When U.S. Customs and Border Protection agents boarded Royal Caribbean International’s Enchantment of the Seas Tuesday, they had good reason. Last month agents found 700 grams of heroin and 300 grams of cocaine hidden in the waistband and shoes of the crew member, The drugs had been picked up from a Jamaican man in the Dominican Republic, brought on to the ship, to be sold once they reached the United States.
“If we already encountered an incident where drugs were discovered on the ship, we’re more than likely going to take another look at the vessel further down the road,” Steve Sapp, a spokesman for U.S. Customs and Border Protection told the Baltimore Sun.
In this discovery, $94,000 worth of cocaine was found wrapped in duct tape by a drug-sniffing dog in a common area of the ship, accessible by any crew member. No arrests have been made.
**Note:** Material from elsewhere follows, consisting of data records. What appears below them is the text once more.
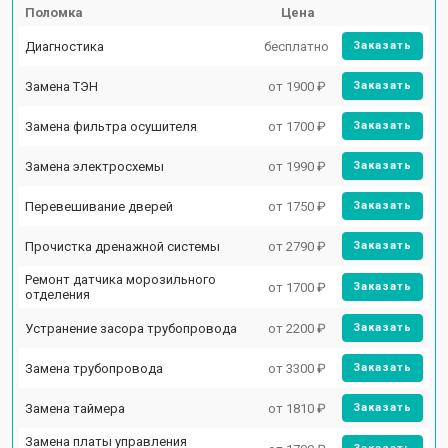
Поломка
Цена
Диагностика
бесплатно
Заказать
Замена ТЭН
от 1900 ₽
Заказать
Замена фильтра осушителя
от 1700 ₽
Заказать
Замена электросхемы
от 1990 ₽
Заказать
Перевешивание дверей
от 1750 ₽
Заказать
Прочистка дренажной системы
от 2790 ₽
Заказать
Ремонт датчика морозильного
от 1700 ₽
Заказать
отделения
Устранение засора трубопровода
от 2200 ₽
Заказать
Замена трубопровода
от 3300 ₽
Заказать
Замена таймера
от 1810 ₽
Заказать
Замена платы управления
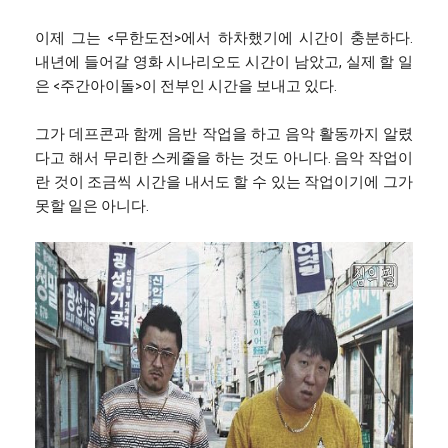
이제 그는 <무한도전>에서 하차했기에 시간이 충분하다.
내년에 들어갈 영화 시나리오도 시간이 남았고, 실제 할 일
은 <주간아이돌>이 전부인 시간을 보내고 있다.
그가 데프콘과 함께 음반 작업을 하고 음악 활동까지 알렸
다고 해서 무리한 스케줄을 하는 것도 아니다. 음악 작업이
란 것이 조금씩 시간을 내서도 할 수 있는 작업이기에 그가
못할 일은 아니다.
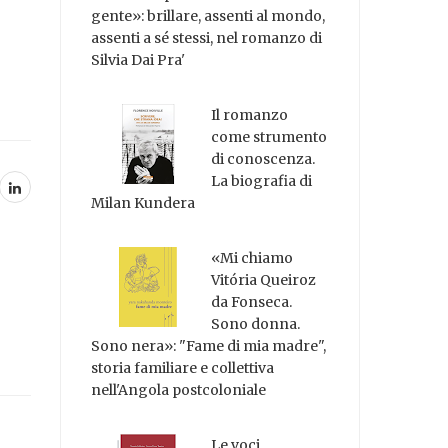
gente»: brillare, assenti al mondo,
assenti a sé stessi, nel romanzo di
Silvia Dai Pra'
Il romanzo
come strumento
di conoscenza.
La biografia di
Milan Kundera
«Mi chiamo
Vitória Queiroz
da Fonseca.
Sono donna.
Sono nera»: "Fame di mia madre",
storia familiare e collettiva
nell'Angola postcoloniale
Le voci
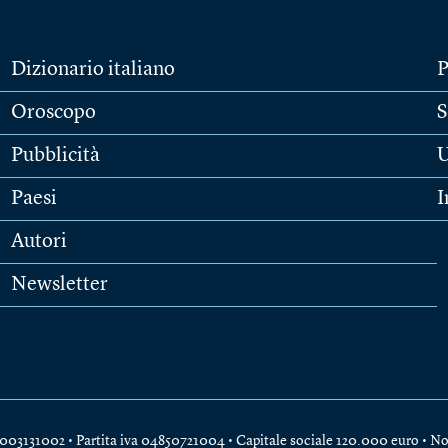
Dizionario italiano
P
Oroscopo
S
Pubblicità
U
Paesi
I
Autori
Newsletter
e 04003131002 • Partita iva 04850721004 • Capitale sociale 120.000 euro •
No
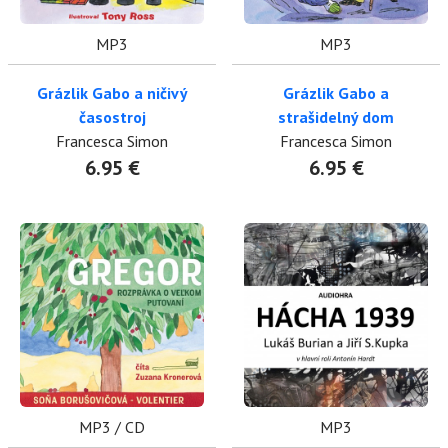
MP3
MP3
Grázlik Gabo a ničivý
Grázlik Gabo a
časostroj
strašidelný dom
Francesca Simon
Francesca Simon
6.95 €
6.95 €
MP3 / CD
MP3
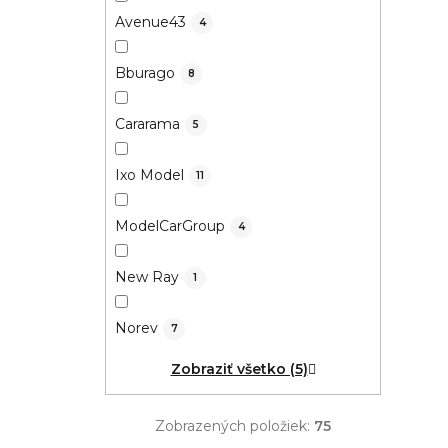
Avenue43
4
Bburago
8
Cararama
5
Ixo Model
11
ModelCarGroup
4
New Ray
1
Norev
7
Zobraziť všetko (5)
Zobrazených položiek:
75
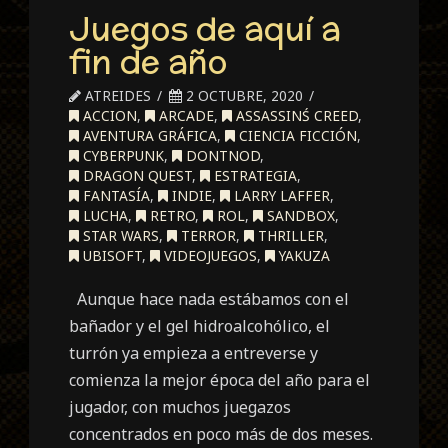
Juegos de aquí a
fin de año
ATREIDES
2 OCTUBRE, 2020
ACCION
,
ARCADE
,
ASSASSINŚ CREED
,
AVENTURA GRÁFICA
,
CIENCIA FICCIÓN
,
CYBERPUNK
,
DONTNOD
,
DRAGON QUEST
,
ESTRATEGIA
,
FANTASÍA
,
INDIE
,
LARRY LAFFER
,
LUCHA
,
RETRO
,
ROL
,
SANDBOX
,
STAR WARS
,
TERROR
,
THRILLER
,
UBISOFT
,
VIDEOJUEGOS
,
YAKUZA
Aunque hace nada estábamos con el
bañador y el gel hidroalcohólico, el
turrón ya empieza a entreverse y
comienza la mejor época del año para el
jugador, con muchos juegazos
concentrados en poco más de dos meses.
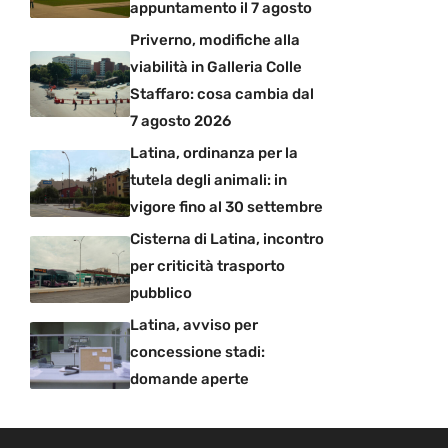
appuntamento il 7 agosto
Priverno, modifiche alla
viabilità in Galleria Colle
Staffaro: cosa cambia dal
7 agosto 2026
Latina, ordinanza per la
tutela degli animali: in
vigore fino al 30 settembre
Cisterna di Latina, incontro
per criticità trasporto
pubblico
Latina, avviso per
concessione stadi:
domande aperte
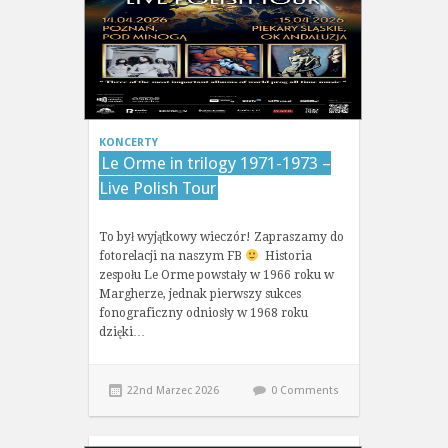
KONCERTY
Le Orme in trilogy 1971-1973 –
Live Polish Tour
To był wyjątkowy wieczór! Zapraszamy do
fotorelacji na naszym FB
Historia
zespołu Le Orme powstały w 1966 roku w
Margherze, jednak pierwszy sukces
fonograficzny odniosły w 1968 roku
dzięki…
22nd Marzec 2026
0 Comments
“It could be just about anybody,” Sapp said. “It would be really difficult for us to bring in everyone for an interview.”
This is not good news for Royal Caribbean or the cruise industry. The ongoing investigation aboard Enchantment of the Seas indicates that Federal authorities are beginning to target cruise ships for drug smuggling operations. Frequently visiting Caribbean islands where drugs are plentiful and easily distributed, the supply side of smuggling has minimal risk. Crew members with access to all areas of ships can find plenty of places to hide the contraband.
Royal Caribbean, along with other cruise lines, maintains a zero tolerance policy for illegal drugs on their ships. Look for TSA-like security precautions on cruise ships in the near future. This is inevitable. The cruise industry has always been a model for insuring the safety and security of passengers and crew at sea. This recent news, combined with their intense ongoing commitment to safety and security will bring new procedures.
It’s just a matter of which line will be first.